PROVIDED TEXT =

☆ ☆ ☆ ☆ ☆ ☆ ☆

The sea of things I don’t know, even within an area so confined as ‘UI development’ or ‘JS' is now too much to reasonably handle. So, like everyone, I pick a select group of things to focus on, and I pray that those chosen don't inflate beyond attainability or die of obsolescence before I can grasp them.

The ever mutating ‘front end’ field is now a massive treasure chest of things I don’t know. There’s just too much candy to handle. It’s very well, knowing Backbone or Knockout, but before long you need Angular too, and Ember… and React… and Polymer. You tell yourself, it’s cool, you have a solid grasp of the guiding principles behind these abstractions so you needn’t bother with their nuanced APIs… but actually, wait, this isn’t your grandmother’s MVC or MVVM or MVP, and your productivity depends on those nuances. Almost everything is opinionated, so you must agree or in abstinence risk obsolescence.

☆ ☆ ☆ ☆ ☆ ☆ ☆

Pixel coordinate listings:
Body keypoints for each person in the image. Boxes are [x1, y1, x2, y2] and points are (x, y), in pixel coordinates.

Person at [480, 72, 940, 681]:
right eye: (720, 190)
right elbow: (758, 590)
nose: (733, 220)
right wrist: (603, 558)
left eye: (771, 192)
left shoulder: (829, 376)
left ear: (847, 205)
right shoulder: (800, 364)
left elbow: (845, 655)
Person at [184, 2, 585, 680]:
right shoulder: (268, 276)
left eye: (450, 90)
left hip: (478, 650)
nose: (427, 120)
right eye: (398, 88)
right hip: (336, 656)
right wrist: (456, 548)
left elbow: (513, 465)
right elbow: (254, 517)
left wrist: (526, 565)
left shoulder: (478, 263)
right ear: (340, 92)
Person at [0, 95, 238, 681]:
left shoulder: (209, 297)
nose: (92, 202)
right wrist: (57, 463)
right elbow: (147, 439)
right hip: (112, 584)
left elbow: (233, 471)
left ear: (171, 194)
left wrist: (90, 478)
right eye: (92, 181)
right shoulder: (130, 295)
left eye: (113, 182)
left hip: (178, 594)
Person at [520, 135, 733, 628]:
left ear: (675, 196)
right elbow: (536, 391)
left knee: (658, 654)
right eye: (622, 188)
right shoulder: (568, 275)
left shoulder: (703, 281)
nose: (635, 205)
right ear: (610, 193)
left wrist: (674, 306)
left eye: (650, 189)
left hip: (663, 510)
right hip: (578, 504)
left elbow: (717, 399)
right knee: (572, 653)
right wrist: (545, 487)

☆ ☆ ☆ ☆ ☆ ☆ ☆

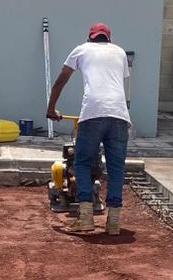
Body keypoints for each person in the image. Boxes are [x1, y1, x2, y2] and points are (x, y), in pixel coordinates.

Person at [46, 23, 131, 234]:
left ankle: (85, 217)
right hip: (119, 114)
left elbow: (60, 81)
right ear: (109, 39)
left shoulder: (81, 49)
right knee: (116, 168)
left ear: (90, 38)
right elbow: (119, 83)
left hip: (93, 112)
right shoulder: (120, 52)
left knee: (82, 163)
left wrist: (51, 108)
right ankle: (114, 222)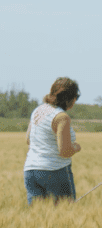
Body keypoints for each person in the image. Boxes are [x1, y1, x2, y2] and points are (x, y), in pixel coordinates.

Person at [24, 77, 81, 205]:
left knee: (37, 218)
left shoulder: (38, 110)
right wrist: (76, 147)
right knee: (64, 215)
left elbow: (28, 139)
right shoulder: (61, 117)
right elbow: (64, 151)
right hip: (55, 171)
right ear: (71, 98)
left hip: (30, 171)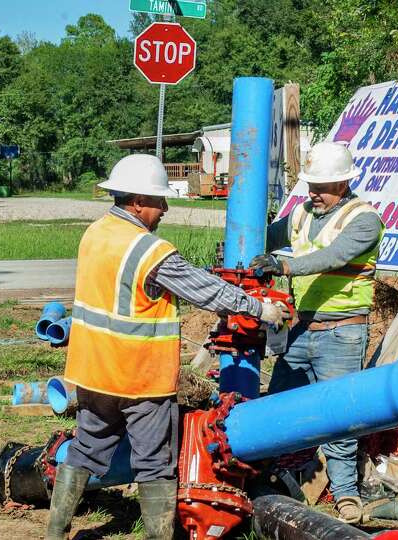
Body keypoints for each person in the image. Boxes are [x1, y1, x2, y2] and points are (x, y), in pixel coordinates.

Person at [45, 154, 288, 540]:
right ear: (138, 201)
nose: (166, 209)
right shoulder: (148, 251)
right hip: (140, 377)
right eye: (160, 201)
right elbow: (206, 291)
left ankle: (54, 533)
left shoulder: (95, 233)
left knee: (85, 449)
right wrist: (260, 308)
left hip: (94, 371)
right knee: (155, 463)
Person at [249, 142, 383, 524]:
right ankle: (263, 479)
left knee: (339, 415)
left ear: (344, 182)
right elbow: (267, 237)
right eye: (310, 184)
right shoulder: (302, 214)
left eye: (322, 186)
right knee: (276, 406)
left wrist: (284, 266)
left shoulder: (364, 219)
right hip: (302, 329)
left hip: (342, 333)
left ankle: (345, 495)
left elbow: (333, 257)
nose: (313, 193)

☆ ☆ ☆ ☆ ☆ ☆ ☆

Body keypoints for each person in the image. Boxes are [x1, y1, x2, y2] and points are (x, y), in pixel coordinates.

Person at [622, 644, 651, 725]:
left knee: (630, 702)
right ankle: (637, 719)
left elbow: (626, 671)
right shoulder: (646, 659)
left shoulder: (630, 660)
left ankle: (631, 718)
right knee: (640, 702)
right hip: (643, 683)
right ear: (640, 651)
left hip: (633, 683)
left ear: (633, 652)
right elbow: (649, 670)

☆ ☆ ☆ ☆ ☆ ☆ ☆

Carry on the passage about keeping up with front-end development, starting right after its final sentence. The items were taken from a different source than the passage.

TASK ANSWER =
You’ll invest a couple months learning that thing you should have learned a year ago only to be told, “oh didn’t you hear? Those pre-compilers are defunct… and inline styling is now a best practice!”, or some equally disappointing variation.

"The world is changing. Keep learning!"

This is fair, but learning is hard, especially if you’re only chasing the curve so as to keep up with it. Surely, you should want to keep up because the knowledge itself is enriching? And maybe that’s the crux? How can you divine useful knowledge from passing fads or needlessly niche lexicons? It doesn’t so much feel like knowledge attainment. It feels like an API. And another API. And another one. Dozens of competing abstractions and concepts, opinionated and divided. Pick one, and pray it’s the right one. Or hedge your bets by half-knowing several.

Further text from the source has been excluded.